There’s probably a dozen. It’s very important I don’t do that. It’s very important that we start creating new content again. We can only build on nostalgia so much before we have nothing left to build on. Before we’re rebooting Spider-Man—again. It’s dangerous to the culture, and it’s boring to me. I squeezed in between my Avengers movies a 400-year-old play. So I really need to create some new worlds.

So if Disney said, “Here’s the Boba Fett movie,” you’d say no?
I can’t say for sure, because that’s a tasty morsel. But right now my heart doesn’t go that way.
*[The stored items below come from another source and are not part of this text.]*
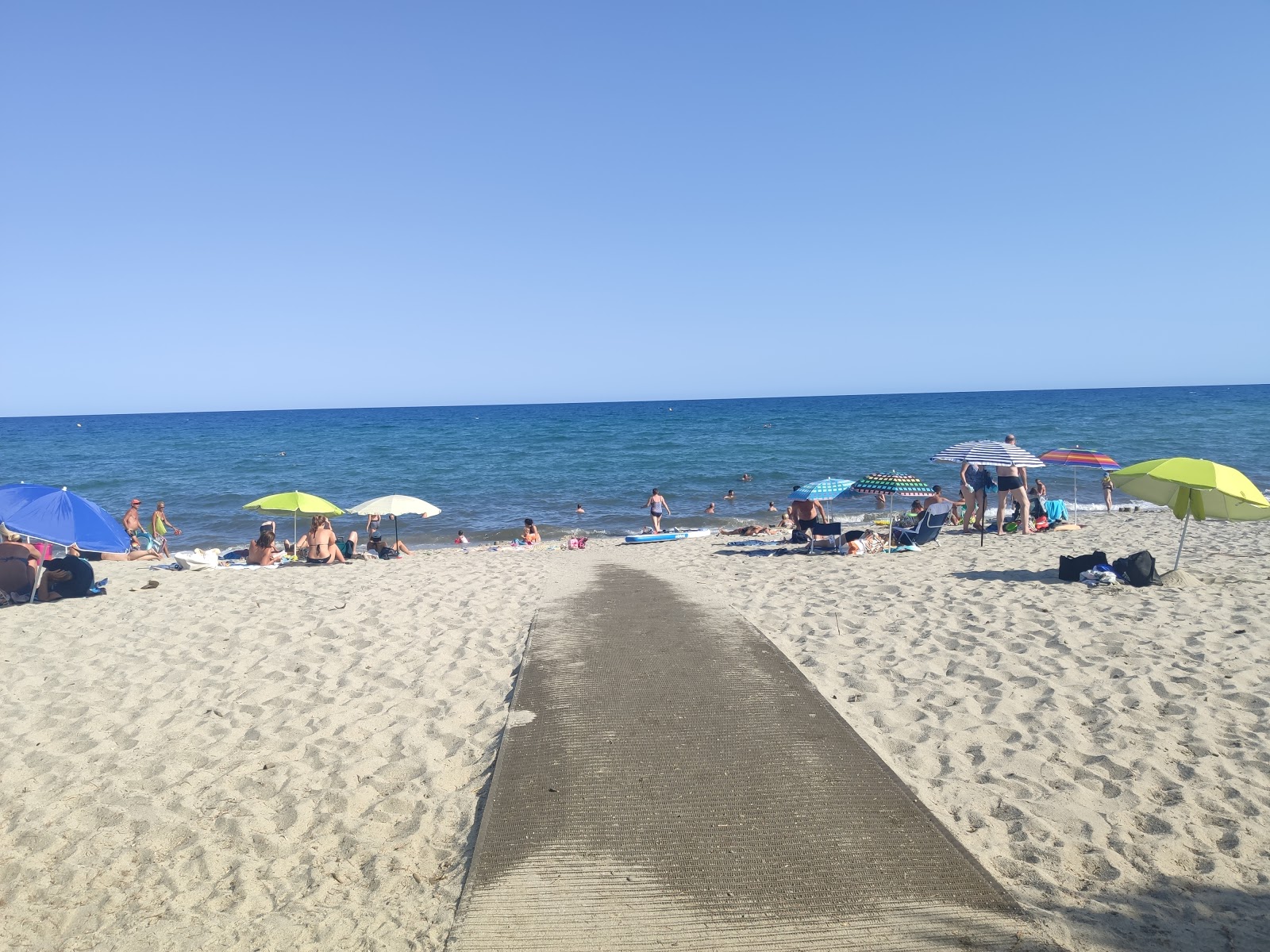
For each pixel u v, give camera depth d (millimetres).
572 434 65188
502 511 26328
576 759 5105
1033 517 16438
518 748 5301
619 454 45656
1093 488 26719
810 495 13016
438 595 10102
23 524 10195
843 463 38156
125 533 11141
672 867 3930
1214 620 7668
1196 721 5449
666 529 22125
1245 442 40219
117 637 8430
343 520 24891
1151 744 5156
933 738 5387
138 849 4320
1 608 10023
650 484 32219
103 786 5008
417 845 4289
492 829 4312
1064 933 3393
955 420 69875
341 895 3875
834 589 9875
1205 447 37781
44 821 4605
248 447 56031
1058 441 42969
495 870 3943
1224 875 3789
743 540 17125
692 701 6023
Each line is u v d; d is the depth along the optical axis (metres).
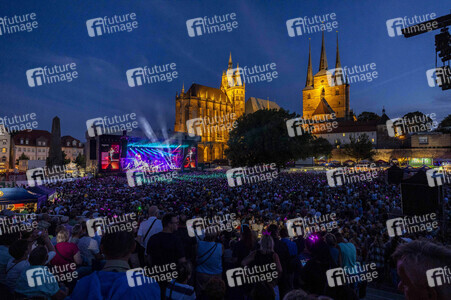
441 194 12.27
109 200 21.16
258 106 167.38
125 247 2.52
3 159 81.62
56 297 3.79
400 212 16.03
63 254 5.11
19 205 19.27
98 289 2.23
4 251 4.23
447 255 1.31
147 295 2.30
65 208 17.06
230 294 5.09
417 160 65.56
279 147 41.81
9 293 3.94
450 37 13.44
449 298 1.28
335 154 88.12
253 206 17.47
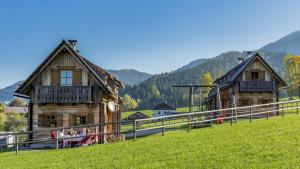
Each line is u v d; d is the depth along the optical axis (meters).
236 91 48.09
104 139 31.09
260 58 48.03
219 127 30.89
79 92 34.38
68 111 35.16
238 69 51.41
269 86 47.78
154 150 22.67
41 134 34.78
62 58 35.16
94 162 20.91
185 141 24.84
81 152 24.52
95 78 34.81
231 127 29.95
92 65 39.91
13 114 104.19
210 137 25.62
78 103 34.75
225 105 51.28
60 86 34.50
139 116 101.31
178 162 19.09
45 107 35.28
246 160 18.31
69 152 25.06
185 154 20.81
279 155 18.75
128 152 22.88
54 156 23.97
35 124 35.09
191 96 39.34
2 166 21.64
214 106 56.69
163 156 20.81
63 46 34.47
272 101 48.38
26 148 31.88
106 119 37.75
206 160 19.00
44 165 21.16
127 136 39.81
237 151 20.48
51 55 34.53
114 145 26.06
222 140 24.16
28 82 35.06
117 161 20.56
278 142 22.00
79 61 34.75
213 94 55.34
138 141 26.72
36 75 34.88
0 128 89.62
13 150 30.28
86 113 35.03
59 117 35.12
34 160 23.03
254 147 21.09
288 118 32.59
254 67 48.34
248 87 47.56
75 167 20.03
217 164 17.98
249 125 30.06
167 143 24.59
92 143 30.23
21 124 100.44
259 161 17.88
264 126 28.58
Does that mean fans should give up on wanting to reboot Firefly?
I came out publicly when the Veronica Mars Kickstarter thing happened to relay that because, right now, it can’t be done. Everybody’s working—thank God. I have often said I would love to get the crew back together. There’s another side of that. There’s the Monkey’s Paw fear of even if it’s just as good, it won’t be as good, because it will be just as good, and it’s already been new, so you won’t have that. Now everybody is like, “Are you going to remake Buffy? Are you going to Kickstarter?” My blanket answer is “No.” It’s not a question I’m interested in hearing again, which is why I quit my other job—Twitter.

You’ve quit?
I joined six months ago to specifically try to drive business to Much Ado because I figured Much Ado needs all the help it can get. The moment I joined, oh my God, what a responsibility, this is enormous work—very fun, but it really started to take up a huge amount of my head space. I’m making a movie, I got a responsibility, this job doesn’t pay very well. It’s a fascinating medium, it’s a fascinating social phenomenon. People are like, “It’s like a drug.” Yeah, and it’s like a job. It’s just another art form. Until I have a script I truly believe in or a tweet that’s really remarkable, I can just walk away and get back to the storytelling I need to do.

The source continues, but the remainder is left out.